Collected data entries
%%

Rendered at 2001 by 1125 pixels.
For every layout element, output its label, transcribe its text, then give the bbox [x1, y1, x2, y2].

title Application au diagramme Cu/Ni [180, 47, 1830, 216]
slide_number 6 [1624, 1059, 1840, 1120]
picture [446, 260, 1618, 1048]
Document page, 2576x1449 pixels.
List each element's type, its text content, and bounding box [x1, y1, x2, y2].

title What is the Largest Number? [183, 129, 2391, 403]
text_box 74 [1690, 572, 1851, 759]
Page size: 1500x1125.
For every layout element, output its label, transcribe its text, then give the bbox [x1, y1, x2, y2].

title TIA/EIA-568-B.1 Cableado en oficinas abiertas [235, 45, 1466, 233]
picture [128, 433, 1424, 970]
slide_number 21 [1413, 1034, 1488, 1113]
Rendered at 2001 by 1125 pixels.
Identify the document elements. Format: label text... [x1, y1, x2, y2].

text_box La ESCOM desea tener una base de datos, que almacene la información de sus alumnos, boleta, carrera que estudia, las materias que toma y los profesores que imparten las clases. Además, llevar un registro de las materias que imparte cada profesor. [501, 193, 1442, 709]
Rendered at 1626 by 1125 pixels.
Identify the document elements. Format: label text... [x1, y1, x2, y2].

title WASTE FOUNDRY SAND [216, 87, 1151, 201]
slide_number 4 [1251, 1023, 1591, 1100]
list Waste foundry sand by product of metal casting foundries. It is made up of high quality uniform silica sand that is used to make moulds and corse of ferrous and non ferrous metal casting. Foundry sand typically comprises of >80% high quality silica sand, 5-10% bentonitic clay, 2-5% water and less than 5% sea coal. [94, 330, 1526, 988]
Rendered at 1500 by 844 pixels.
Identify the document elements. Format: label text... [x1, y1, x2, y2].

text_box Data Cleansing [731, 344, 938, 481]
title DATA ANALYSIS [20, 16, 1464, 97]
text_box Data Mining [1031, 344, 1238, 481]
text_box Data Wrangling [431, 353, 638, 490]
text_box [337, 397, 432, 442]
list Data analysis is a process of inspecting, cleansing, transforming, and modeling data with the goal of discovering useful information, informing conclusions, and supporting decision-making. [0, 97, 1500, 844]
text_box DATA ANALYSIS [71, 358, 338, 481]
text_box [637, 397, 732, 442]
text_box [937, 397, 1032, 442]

%%

■ **Directions for this task**:
Find the lines that mention "Rendered" in the entries and show them.

■ **Your solution**:
Rendered at 2001 by 1125 pixels.
Rendered at 2001 by 1125 pixels.
Rendered at 1626 by 1125 pixels.
Rendered at 1500 by 844 pixels.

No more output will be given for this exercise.